Sarah is currently Strategic Director Regeneration, Housing and Resources, at Slough Borough Council a post she has held since 2013.
Previously she worked for the Greater London Council, Test Valley Borough Council and Essex County Council.
Blackpool’s iconic Winter Gardens is one of 77 projects due to benefit from three million pounds of government funding.
Ranging from theatres to piers and lidos to lighthouses, the projects will each receive grants of up to £50,000 to help kick-start restoration work.
They are also set to attract £30m in private and public investment and could support up to 1,500 jobs, ministers have claimed.
Duncan Wilson, Chief Executive of Historic England said: “Several of the sites are on our Heritage at Risk Register and require urgent action before they are lost.”
The schemes include projects from Berwick in Scotland to St Ives in Cornwall.
Energy and power projects
- Proposals to build a gas fuelled peaking power plant at a site near a scrap yard close to the M32 at St Werburgh’s, Bristol have been refused by the city council because of air quality and other pollution concerns. Three other proposals for peaking plant were withdrawn.
- Communities Secretary Greg Clark has dismissed an appeal over a single wind-turbine project earmarked for a location in green belt near Lumby in north Yorkshire originally refused by Selby District Council. His decision was in line with the recommendation of the planning inspector who held the recovered appeal inquiry. Clark’s decision letter concluded that the benefits of the scheme did not outweigh its short comings in terms of harm to the openness of the green belt and impact on heritage assets. He also said community concerns over planning impacts had not been addressed.
- The UK needs to start fracking to establish the economic impact of shale gas, an industry-funded body has said. The Task Force on Shale Gas’s latest report says only after fracking has begun will it be possible to determine how much gas can be recovered. The report calls on the Government and local communities to allow initial exploratory wells.

» **MATERIAL PROVIDED**
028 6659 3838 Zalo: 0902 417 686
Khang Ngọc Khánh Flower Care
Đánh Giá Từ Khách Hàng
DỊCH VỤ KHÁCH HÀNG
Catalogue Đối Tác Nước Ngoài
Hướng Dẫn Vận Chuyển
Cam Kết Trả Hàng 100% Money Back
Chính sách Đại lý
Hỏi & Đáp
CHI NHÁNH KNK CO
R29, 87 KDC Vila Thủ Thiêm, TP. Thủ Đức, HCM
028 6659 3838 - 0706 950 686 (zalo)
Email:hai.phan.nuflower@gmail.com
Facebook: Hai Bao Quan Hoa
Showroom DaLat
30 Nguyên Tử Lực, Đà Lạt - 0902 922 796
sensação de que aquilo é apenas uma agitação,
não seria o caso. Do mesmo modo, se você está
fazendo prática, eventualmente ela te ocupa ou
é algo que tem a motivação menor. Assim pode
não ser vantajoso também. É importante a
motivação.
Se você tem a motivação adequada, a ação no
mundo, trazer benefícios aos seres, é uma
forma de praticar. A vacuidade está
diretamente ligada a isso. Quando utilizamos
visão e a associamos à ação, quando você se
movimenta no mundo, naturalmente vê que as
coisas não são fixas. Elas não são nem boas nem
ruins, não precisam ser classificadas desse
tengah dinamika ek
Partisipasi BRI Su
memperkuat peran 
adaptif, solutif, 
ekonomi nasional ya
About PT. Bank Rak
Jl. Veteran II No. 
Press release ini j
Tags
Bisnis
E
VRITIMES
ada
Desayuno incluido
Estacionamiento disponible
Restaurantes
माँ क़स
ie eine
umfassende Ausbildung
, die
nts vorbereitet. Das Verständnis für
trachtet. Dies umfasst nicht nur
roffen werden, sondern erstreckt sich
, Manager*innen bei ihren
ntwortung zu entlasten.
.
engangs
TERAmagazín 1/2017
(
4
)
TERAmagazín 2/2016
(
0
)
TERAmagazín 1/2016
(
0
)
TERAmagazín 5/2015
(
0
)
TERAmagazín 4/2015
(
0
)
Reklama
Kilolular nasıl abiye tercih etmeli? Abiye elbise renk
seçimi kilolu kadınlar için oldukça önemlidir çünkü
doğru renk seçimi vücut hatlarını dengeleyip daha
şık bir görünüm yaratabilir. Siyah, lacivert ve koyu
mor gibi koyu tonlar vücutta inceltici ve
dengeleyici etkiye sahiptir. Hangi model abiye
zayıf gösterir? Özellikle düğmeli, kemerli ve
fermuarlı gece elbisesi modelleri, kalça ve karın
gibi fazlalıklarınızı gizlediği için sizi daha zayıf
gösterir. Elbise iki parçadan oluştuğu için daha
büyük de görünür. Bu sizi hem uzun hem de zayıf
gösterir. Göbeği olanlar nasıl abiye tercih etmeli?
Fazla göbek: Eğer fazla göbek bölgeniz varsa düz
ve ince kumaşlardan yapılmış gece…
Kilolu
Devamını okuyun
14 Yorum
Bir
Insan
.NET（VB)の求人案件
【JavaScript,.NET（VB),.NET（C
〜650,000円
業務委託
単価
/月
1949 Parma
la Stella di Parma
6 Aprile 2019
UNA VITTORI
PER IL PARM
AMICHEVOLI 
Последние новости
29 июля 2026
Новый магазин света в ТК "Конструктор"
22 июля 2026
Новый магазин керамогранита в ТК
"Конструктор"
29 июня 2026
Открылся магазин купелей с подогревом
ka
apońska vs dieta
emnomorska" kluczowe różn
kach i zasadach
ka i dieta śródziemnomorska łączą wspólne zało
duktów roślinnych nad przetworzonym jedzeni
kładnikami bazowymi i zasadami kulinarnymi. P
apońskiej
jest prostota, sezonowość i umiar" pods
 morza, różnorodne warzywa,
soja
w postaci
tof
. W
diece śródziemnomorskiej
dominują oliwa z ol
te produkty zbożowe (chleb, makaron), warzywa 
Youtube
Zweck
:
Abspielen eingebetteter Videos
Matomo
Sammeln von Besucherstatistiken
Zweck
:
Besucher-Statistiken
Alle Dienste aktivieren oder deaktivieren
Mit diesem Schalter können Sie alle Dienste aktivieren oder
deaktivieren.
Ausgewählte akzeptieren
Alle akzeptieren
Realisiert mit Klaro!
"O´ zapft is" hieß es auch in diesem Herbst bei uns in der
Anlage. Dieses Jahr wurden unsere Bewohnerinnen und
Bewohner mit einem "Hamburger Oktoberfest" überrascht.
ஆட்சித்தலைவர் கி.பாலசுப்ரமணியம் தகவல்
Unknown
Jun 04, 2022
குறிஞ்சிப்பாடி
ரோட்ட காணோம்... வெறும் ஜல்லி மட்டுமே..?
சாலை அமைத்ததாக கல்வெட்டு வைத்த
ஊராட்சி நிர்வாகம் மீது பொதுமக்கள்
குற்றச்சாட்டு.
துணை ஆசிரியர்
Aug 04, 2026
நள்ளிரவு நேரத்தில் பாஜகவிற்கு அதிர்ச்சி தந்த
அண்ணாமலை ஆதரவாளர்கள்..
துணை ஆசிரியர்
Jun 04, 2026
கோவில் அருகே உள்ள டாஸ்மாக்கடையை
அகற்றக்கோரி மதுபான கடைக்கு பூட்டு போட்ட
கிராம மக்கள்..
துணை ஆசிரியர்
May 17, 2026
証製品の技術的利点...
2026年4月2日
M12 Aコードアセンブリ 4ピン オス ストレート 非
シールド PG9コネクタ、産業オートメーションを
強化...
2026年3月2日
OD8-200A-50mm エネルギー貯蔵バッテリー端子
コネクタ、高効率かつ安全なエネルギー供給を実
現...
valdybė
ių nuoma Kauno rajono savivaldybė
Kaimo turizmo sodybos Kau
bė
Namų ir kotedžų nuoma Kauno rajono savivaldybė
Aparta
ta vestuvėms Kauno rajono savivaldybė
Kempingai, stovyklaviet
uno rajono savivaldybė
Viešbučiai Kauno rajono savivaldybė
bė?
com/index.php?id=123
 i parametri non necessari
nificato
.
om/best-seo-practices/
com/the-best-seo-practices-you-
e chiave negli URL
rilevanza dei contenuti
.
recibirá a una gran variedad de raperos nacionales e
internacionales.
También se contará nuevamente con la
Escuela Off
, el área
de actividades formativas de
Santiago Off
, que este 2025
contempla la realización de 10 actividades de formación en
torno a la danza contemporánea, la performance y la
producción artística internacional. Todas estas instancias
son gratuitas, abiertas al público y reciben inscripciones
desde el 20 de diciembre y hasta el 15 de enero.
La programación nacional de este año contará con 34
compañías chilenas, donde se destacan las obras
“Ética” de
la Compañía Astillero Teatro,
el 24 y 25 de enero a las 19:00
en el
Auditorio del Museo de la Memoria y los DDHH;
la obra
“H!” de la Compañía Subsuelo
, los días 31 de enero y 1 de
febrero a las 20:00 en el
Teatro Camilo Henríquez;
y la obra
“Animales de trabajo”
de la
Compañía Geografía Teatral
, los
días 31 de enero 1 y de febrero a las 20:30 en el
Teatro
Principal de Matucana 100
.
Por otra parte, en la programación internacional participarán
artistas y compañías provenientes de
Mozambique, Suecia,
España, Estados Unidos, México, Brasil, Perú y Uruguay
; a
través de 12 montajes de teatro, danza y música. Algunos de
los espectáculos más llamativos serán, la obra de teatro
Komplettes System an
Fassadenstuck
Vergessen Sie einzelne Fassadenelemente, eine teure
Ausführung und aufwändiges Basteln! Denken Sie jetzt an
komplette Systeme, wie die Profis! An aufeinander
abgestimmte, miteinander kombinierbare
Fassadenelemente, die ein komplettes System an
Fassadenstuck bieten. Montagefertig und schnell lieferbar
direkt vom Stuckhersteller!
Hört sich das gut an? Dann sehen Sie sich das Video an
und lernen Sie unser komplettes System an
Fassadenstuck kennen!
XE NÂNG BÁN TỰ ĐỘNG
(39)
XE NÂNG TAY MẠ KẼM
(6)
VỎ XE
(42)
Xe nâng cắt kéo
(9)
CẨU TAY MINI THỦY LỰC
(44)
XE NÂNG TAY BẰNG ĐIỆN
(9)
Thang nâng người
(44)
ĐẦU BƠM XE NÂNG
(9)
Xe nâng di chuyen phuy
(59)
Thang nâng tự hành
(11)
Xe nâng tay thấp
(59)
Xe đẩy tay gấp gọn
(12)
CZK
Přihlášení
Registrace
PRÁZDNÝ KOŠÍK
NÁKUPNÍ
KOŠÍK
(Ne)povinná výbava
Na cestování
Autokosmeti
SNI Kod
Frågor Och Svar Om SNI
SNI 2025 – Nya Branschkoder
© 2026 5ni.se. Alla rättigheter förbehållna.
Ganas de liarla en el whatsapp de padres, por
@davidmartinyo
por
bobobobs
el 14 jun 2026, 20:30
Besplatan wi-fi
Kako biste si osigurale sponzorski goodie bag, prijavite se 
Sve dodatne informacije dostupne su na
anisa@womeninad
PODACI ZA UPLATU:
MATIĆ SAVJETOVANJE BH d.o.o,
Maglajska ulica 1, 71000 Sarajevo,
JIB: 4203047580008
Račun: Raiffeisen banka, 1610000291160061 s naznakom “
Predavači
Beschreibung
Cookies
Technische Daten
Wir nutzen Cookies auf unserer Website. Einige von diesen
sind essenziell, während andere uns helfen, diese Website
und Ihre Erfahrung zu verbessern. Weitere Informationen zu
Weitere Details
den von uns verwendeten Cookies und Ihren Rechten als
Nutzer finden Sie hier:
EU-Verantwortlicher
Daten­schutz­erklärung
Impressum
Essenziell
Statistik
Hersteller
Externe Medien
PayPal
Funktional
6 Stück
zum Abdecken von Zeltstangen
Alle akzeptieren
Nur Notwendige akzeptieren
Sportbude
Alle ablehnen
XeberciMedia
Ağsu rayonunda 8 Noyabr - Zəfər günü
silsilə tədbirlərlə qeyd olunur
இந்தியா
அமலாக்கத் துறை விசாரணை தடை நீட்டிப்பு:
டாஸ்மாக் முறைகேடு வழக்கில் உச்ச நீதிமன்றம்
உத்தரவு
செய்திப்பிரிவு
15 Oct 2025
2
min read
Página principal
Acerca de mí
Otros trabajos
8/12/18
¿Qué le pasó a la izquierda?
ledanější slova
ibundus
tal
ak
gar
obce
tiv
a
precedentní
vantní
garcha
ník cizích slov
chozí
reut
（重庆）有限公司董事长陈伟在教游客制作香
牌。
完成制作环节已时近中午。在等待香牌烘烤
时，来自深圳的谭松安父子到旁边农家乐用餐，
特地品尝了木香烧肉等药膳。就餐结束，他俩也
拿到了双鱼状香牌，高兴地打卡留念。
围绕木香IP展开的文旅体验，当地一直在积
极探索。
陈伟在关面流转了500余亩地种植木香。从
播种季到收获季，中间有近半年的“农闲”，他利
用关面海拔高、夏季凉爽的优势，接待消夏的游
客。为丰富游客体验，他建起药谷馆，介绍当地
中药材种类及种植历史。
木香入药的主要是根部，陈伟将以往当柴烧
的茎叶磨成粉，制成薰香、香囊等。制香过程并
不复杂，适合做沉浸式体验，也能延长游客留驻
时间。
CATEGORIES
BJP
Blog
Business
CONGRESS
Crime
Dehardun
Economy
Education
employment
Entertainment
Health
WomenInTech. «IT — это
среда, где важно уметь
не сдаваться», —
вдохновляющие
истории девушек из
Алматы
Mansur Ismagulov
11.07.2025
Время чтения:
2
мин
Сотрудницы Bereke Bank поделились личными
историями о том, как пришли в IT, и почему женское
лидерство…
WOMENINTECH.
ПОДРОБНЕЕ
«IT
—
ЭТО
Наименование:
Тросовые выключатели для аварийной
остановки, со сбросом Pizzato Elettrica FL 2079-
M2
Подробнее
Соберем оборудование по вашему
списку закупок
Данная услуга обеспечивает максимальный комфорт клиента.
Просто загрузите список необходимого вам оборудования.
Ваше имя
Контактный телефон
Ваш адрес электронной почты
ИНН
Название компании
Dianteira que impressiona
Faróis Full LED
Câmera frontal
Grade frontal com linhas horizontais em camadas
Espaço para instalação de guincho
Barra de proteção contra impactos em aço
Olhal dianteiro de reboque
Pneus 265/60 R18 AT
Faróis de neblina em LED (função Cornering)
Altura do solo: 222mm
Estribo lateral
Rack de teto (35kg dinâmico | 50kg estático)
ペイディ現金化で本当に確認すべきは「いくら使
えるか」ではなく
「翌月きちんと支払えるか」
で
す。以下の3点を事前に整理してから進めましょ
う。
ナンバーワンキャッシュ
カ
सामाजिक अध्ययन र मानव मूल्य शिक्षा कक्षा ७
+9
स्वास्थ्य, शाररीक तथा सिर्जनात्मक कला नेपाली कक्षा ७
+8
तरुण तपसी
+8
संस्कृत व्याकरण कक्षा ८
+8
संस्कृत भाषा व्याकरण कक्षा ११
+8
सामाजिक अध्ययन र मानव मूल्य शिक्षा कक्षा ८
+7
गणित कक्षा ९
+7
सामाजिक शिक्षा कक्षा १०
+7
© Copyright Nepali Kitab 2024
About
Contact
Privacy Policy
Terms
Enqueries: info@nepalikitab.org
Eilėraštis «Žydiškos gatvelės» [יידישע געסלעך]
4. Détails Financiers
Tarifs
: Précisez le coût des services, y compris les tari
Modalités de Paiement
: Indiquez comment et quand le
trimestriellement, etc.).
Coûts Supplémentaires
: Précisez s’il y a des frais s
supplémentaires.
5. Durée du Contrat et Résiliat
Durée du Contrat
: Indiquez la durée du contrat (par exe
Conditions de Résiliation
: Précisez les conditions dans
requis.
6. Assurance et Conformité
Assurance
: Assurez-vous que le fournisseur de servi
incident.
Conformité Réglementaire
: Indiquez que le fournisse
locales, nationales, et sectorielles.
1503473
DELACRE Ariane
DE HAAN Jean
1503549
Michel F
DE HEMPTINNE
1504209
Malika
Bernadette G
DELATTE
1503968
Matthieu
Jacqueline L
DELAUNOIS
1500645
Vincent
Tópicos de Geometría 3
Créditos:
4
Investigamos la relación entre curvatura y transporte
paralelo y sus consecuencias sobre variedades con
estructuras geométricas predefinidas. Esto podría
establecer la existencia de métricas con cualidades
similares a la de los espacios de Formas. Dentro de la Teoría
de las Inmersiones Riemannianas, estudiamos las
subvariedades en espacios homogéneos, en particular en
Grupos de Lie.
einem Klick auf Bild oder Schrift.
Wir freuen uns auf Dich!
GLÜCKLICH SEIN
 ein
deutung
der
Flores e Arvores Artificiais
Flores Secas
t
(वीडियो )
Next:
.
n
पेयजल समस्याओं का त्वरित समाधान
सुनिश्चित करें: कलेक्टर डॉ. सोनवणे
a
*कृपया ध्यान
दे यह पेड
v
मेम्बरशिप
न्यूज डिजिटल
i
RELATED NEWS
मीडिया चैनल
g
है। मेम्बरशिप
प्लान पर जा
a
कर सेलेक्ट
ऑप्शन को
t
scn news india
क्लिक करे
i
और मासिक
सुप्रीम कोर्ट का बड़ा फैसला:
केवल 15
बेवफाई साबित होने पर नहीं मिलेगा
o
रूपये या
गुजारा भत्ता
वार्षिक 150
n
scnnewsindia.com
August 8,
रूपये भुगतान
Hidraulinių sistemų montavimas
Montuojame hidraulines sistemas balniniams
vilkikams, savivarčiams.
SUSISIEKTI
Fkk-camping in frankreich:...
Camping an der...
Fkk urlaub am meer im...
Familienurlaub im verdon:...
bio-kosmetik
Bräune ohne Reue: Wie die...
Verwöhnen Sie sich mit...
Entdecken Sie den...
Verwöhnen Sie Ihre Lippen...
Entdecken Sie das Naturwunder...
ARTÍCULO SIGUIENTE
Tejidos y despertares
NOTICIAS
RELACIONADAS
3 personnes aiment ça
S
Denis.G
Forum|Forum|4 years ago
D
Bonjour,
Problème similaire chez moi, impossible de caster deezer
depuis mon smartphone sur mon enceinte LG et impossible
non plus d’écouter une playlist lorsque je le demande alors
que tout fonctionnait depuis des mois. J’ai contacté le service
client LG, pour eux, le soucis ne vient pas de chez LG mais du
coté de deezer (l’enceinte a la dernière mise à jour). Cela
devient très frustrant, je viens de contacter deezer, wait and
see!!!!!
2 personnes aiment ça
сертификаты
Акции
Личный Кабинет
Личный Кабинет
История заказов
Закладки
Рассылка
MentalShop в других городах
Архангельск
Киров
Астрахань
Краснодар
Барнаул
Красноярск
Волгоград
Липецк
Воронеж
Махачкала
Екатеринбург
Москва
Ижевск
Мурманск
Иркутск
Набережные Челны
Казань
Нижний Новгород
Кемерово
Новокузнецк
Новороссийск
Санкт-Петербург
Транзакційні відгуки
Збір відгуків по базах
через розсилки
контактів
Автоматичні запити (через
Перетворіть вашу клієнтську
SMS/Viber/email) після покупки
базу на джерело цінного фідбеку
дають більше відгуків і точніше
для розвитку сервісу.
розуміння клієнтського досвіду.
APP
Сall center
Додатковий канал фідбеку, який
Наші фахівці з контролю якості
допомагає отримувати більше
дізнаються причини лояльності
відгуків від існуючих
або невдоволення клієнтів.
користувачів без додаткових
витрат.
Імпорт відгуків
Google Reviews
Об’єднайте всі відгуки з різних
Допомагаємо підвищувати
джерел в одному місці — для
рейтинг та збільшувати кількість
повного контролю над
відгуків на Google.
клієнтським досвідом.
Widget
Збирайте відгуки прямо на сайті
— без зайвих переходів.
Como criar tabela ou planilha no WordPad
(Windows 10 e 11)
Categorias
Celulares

» **ACTIVITIES**
a. In the news roundup, what is the most that each of the 77 heritage projects can receive in grants?
b. Go on writing the news roundup from where it stops.
The listing comes from a different source than the news roundup.

» **ANSWERS FOR THE TASKS**
a. Up to £50,000 each.

b.
Cheshire East Council’s draft local plan receives examiners support
The planning inspector examining Cheshire East Council’s draft local plan has issued further interim views on how the strategy is developing which are broadly supportive of the local planning authority’s latest work.
The inspector noted that the council has produced “an impressive and comprehensive set of additional evidence within a relatively limited amount of time during the suspension of the examination.” The inspector said the council had adopted a balanced and rational approach to economic and jobs growth.
On housing, the objectively assessed need (OAN) for 36,000 new homes was viewed as “supported by the evidence”.
Thumbs-down for Hull music venue
Plans for a £36m music and exhibition centre in Hull have been rejected. The 3,500 capacity venue was to have been built on derelict land in the city centre and was expected to open in 2018.
Hull City Council’s planning committee rejected the proposal, despite council officers recommending approval.
Lewes development approved
The South Downs National Park Authority’s planning committee has approved, in principle, a 416-home development proposed jointly by developer Santon and the local authority for the Phoenix quarter of Lewes in East Sussex. Some 40 per cent of the homes will be affordable.
The North Street Quarter development is the biggest housing scheme to be determined by the park authority and was the subject of considerable local controversy and an alternative proposal by campaigners.
Margaret Paren, Chair of the South Downs National Park Authority, said: “We recognise that our decision won’t be universally welcomed but we believe that it offers the best possible use of this brownfield site for the future of Lewes and the people who live here, including much-needed flood defences and drainage for the whole town and space for recreational facilities.”
- A viability report commissioned by two east London councils who object to controversial proposals to redevelop the four-hectare Bishopsgate Goods Yard site has questioned the lack of affordable housing on offer from developers Hammerson and Ballymore. London mayor Boris Johnson has called-in the housing-led mixed-use scheme on the grounds of its strategic significance. The proposals involve plans for 12 new buildings including two skyscrapers of 39 and 47 storeys straddling the boundary between Hackney and Tower Hamlets Councils.
- AFC Wimbledon has been given permission by Merton Council to build a new stadium close to its spiritual home in Plough Lane, south west London. The League Two club applied to build an 11,000-seater stadium (that could be expanded to hold 20,000) on the site of Wimbledon greyhound stadium. The original Wimbledon club left Plough Lane in 1991 because of legislation requiring all-seater stadiums.
- A series of listed Victorian buildings once used to store coal is set to be converted into a spectacular Covent Garden-style piazza under the latest proposals for the regeneration of the King’s Cross unveiled by developer Argent.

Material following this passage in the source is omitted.